• Bagian Dokumen:
———
Quantcast
Channel: Dunia Kecil Indi
Viewing all articles
Browse latest Browse all 312

Don't Kill Me!

$
0
0


Kalau ada acara kumpul-kumpul gue sering mendadak cemas dan pengen mengurung diri di kamar. Apalagi kalau kerabat-kerabat yang seusia dengan Ibu dan Bapak datang. Uh, mau menghilang saja rasanya... Bukan, gue bukan ingin menghindari mereka, ---tapi asap rokoklah yang membuat gue ketakutan setengah mati! 

“Tradisi” merokok sepertinya memang sudah mendarah daging. Semenjak gue kuliah pemandangan asap mengepul jadi pandangan sehari-hari. Saat gue lagi makan siang di kantin, lagi menunggu dijemput pulang, bahkan di dalam kelas, ---jika kebetulan kebagian dosen yang entah kenapa merasa nggak berdosa untuk membunuh mahasiswanya pelan-pelan. Katanya sih merokok bisa menambah keakraban, apalagi jika ditemani oleh kopi dan camilan hangat. At least begitulah kata teman-teman laki-laki dan om-om gue, kalau sudah berkumpul sambil merokok bisa dipastikan betah berlama-lama. Ya, mungkin seperti suku Indian yang gue lihat di film koboi, mereka menghisap calumet sambil berkumpul setelah hari yang panjang untuk kedamaian. Bedanya teman-teman dan om-om gue ini hidupnya di zaman modern, ---zaman dimana banyak hal lain yang bisa dilakukan untuk mengisi waktu selain dengan merokok.
———
• Data:
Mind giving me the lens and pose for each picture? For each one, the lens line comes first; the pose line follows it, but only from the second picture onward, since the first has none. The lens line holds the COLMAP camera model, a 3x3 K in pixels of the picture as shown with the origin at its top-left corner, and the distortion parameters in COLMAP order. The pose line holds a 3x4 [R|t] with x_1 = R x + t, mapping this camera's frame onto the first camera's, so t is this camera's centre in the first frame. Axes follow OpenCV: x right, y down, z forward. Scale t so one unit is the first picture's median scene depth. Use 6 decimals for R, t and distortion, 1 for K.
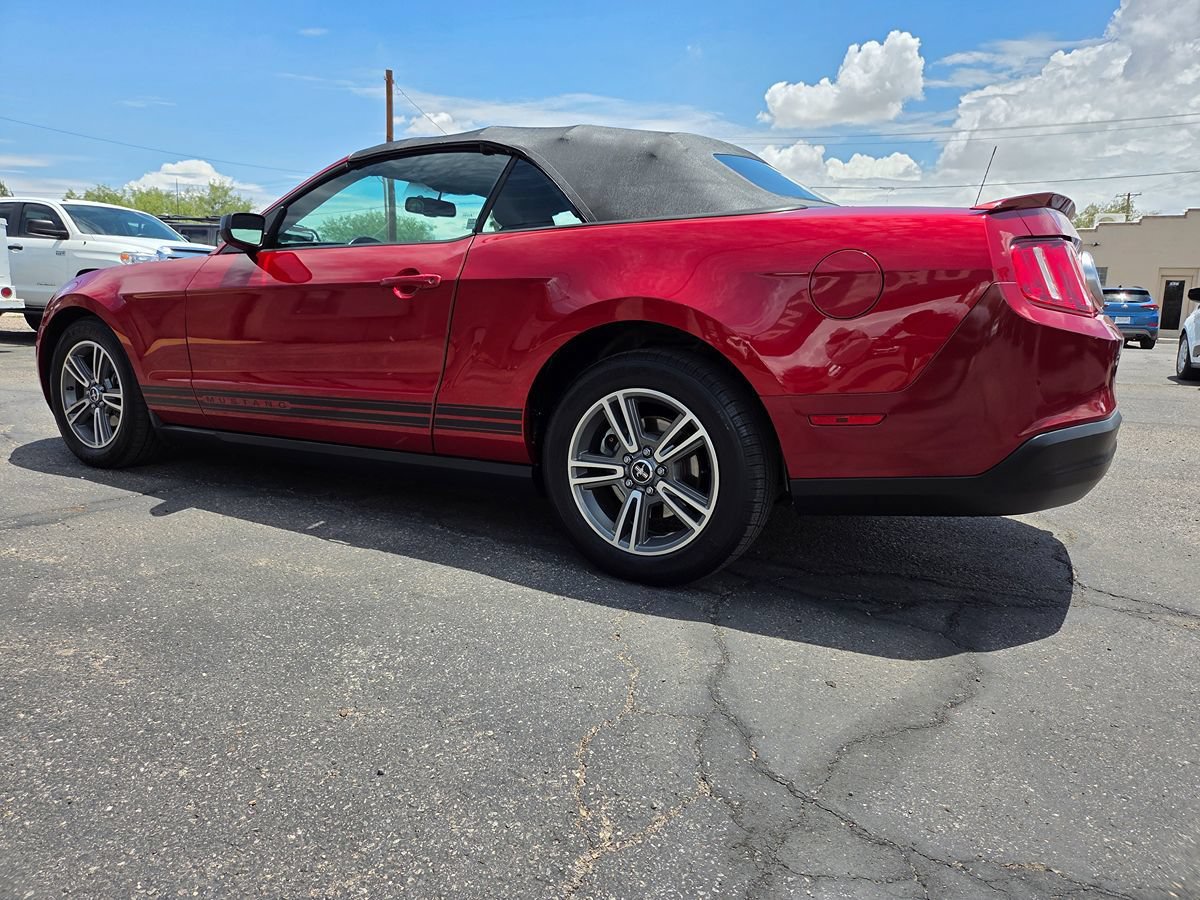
———
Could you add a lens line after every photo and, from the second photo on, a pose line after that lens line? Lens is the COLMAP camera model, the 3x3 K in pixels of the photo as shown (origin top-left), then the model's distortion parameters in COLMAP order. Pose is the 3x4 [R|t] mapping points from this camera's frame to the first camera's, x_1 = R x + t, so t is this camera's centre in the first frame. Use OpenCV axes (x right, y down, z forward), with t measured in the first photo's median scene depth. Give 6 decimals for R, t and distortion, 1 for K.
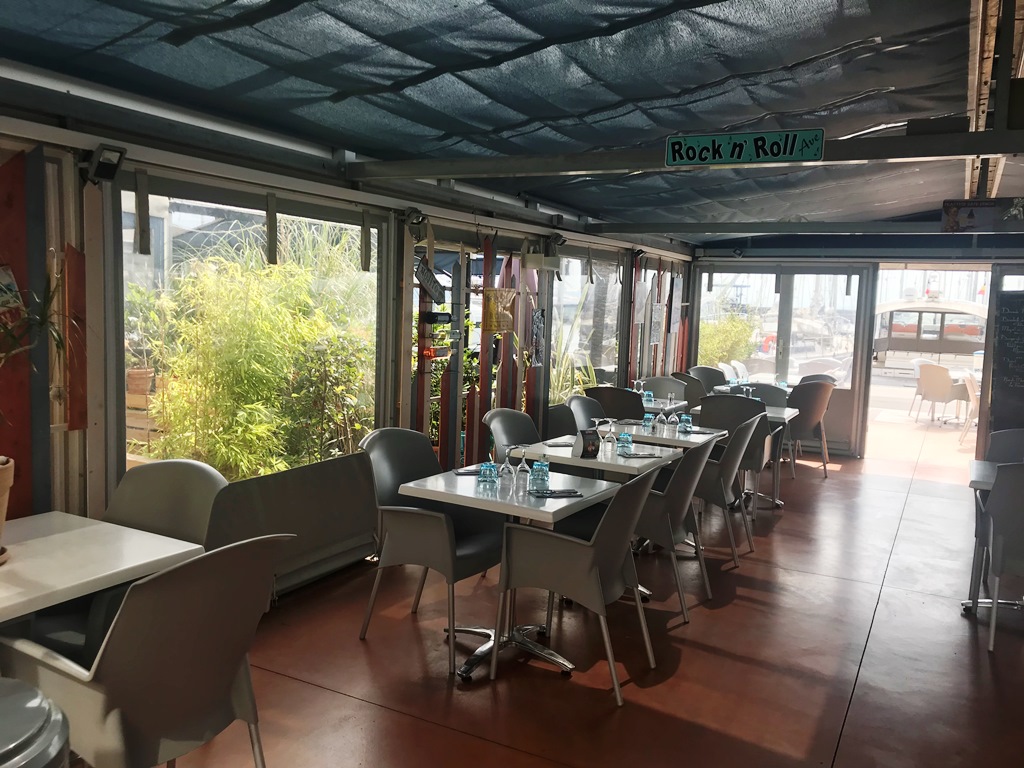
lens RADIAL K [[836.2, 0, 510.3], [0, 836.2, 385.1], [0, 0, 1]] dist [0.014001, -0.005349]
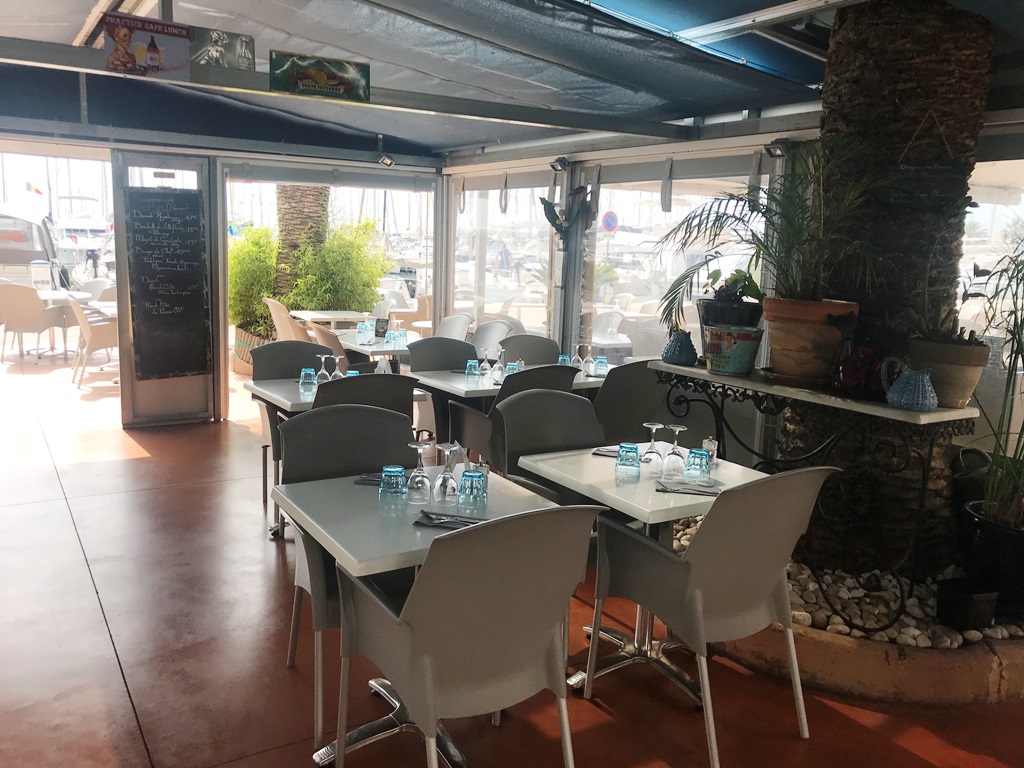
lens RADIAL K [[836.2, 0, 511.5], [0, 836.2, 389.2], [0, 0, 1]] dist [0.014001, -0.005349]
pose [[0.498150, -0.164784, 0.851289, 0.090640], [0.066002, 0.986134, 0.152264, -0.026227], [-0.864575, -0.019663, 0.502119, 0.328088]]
———
• Tugas yang Diminta:
- 1) Ringkaslah paragraf dalam tulisan tentang asap rokok yang diawali dengan “Tradisi” merokok sepertinya memang sudah mendarah daging menjadi versi yang lebih pendek, tanpa menghilangkan fakta utamanya.
- 2) Teruskan tulisan tentang asap rokok itu, dimulai setelah kalimat terakhirnya.
Data tersebut diambil dari sumber yang berbeda.

• Jawaban Setiap Tugas:
- 1) Merokok tampaknya sudah menjadi tradisi yang mendarah daging. Sejak kuliah, penulis melihat asap rokok setiap hari: di kantin saat makan siang, ketika menunggu jemputan, bahkan di kelas jika diajar dosen yang merokok. Menurut teman-teman laki-laki dan om-om penulis, merokok menambah keakraban, apalagi ditemani kopi dan camilan hangat, sehingga mereka betah berkumpul lama. Penulis membandingkannya dengan suku Indian dalam film koboi yang mengisap calumet bersama demi kedamaian. Bedanya, mereka hidup di zaman modern yang menawarkan banyak cara lain untuk mengisi waktu.

- 2)
What I wore: Dress: Toko Kecil Indi (my design) | Shoes: Noche | Ukulele: Mahalo

Gue nggak bermasalah dengan perokok. Ibu dan Bapak perokok berat, begitu juga dengan Ray, meskipun frekuensi merokoknya sudah banyak berkurang dibandingkan dulu. Yang menjadi masalah buat gue itu perokok egois, ---perokok yang hobi bagi-bagi penyakit. I hate to admit, tapi om-om gue juga termasuk perokok egois. Kalau sedang acara kumpul-kumpul mereka dengan ringannya menghisap rokok sambil mengajak ngobrol keponakannya alias gue. Bla... bla... bla... wajah mereka tersenyum tapi di waktu bersamaan mereka juga mencekik gue. Posisi gue jadi serba salah, kalau menghindar dianggap nggak sopan sedangkan kalau tetap diam sama saja dengan nggak sayang diri sendiri. Padahal keinginan untuk melindungi diri dari asap rokok ini bukan tanpa usaha, lho. Gue sudah berusaha, ---sangat keras. Dari mulai acting batuk ala sinetron, meminta dengan baik-baik, meminta Ibu dan Bapak untuk nggak merokok saat ada om-om gue (supaya mereka nggak enak, lol), sampai dengan menyembunyikan asbak dan membuang rokok mereka diam-diam.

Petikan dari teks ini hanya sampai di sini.